I have no problem with Warmoth asking the question, but pumping up the My Lai angle on air is over the top. There is no comparison at this point. The dramatic, sensational presentation suggesting an equivalence between My Lai and Afghanistan—it “has happened before”—was not bolstered by any source.

Would it have made any difference had Warmoth found an academic to wax poetic about the alleged similarities between My Lai and the Afghanistan shootings? Or if he had interviewed a military expert? Or a Vietnam War historian? Perhaps, but they would be responding to questions where they don’t really know the answers. We still know precious little about what happened in Afghanistan. And we certainly do not know enough to compare it to My Lai.

My Lai was an entire unit of men, led by Calley who claimed he was under orders, who leveled a village and slaughtered hundreds of innocent people. So far, early reports from Afghanistan are that a lone U.S. soldier, for reasons unknown, went on a killing rampage.

It is a shame that the producers at WFTV took the story in this direction. It certainly did not better inform their viewers, and it took away from the generally fine work done by Warmoth.

Warmoth’s interview was one of eight Obama gave on Monday to regional reporters. (See Jay Jones’s critique today of another of these eight sit-downs, with Univision’s Las Vegas-based station). The two other reports that I reviewed—KABC in Los Angeles and KDKA in Pittsburgh each led with an Obama reaction to the Afghanistan story—minus, mercifully, the My Lai comparison.

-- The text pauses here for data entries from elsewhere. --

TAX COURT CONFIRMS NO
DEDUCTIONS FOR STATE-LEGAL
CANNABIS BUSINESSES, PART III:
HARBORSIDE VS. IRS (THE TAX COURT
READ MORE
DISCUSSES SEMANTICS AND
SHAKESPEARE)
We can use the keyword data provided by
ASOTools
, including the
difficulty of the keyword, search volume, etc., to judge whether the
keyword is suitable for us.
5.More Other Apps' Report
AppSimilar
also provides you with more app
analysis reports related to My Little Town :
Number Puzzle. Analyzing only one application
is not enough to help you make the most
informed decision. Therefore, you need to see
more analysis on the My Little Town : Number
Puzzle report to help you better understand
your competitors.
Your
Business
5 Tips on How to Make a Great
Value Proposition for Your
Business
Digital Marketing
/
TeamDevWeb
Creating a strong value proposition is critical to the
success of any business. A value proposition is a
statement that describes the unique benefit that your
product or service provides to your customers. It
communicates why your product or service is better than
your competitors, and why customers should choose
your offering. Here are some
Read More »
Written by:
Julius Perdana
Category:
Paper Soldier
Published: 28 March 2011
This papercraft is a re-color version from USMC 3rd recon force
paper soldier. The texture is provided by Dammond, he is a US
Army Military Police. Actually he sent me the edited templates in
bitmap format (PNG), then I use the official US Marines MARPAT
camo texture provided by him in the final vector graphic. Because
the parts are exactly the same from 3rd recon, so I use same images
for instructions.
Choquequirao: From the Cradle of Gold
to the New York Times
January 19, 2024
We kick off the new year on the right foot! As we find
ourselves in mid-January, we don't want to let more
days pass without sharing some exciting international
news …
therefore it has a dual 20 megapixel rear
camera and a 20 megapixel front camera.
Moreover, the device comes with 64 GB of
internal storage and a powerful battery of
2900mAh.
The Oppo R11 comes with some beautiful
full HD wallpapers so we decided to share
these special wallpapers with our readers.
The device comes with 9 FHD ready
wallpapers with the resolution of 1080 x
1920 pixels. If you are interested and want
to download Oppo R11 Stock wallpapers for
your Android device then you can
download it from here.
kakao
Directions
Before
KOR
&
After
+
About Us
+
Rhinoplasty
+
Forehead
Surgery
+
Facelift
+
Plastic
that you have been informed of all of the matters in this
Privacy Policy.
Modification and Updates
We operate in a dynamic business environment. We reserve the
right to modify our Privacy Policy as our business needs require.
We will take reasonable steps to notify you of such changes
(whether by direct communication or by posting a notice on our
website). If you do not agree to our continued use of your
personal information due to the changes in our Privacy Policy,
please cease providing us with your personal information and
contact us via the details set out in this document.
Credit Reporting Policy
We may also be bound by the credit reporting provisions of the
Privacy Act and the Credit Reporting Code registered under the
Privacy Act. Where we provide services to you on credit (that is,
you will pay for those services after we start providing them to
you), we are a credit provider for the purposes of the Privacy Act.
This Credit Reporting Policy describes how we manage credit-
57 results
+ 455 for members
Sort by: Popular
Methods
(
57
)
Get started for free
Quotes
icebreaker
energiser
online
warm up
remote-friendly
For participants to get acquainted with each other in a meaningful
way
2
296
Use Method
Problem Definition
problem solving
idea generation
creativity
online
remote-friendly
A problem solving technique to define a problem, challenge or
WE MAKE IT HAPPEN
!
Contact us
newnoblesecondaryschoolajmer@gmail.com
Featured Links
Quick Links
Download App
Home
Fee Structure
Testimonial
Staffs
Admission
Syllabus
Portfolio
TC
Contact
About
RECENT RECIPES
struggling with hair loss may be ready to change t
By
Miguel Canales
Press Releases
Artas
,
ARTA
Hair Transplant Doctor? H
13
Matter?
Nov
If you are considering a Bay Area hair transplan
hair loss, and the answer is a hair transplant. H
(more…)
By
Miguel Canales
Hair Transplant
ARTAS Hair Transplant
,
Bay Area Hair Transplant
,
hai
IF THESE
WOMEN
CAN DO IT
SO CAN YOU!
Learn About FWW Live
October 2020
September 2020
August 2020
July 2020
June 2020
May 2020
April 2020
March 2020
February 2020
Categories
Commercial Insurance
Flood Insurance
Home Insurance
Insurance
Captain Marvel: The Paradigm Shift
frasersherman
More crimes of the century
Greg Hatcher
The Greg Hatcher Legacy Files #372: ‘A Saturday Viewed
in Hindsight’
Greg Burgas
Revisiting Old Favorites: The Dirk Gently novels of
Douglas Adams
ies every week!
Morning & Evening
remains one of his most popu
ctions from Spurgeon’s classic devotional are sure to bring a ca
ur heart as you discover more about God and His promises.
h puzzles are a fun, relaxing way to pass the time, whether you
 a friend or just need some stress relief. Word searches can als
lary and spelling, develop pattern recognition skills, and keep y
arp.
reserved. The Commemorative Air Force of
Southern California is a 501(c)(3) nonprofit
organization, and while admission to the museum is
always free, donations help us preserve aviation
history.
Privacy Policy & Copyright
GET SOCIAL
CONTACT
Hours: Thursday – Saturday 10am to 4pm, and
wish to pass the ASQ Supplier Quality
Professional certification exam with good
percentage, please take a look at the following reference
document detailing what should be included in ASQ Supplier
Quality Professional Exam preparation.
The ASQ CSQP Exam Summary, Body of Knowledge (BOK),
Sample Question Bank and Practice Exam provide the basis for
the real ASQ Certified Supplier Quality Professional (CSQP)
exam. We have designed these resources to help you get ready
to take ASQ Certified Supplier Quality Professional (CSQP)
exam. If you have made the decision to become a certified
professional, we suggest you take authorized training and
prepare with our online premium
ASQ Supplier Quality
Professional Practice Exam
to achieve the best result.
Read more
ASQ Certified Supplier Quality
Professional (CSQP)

Overall, Warmoth did a solid job interviewing Obama during the very short and heavily managed period of time that the White House awards to regional reporters. Unfortunately for WFTV’s viewers, Warmoth and his producers opted to seize on and sensationalize one piece of it.

Brian E. Crowley is editor of Crowley Political Report. A political journalist for more than two decades, Crowley is an analyst for WPTV NewsChannel 5 in West Palm Beach and is a principal of ImMEDIAcy Public Relations.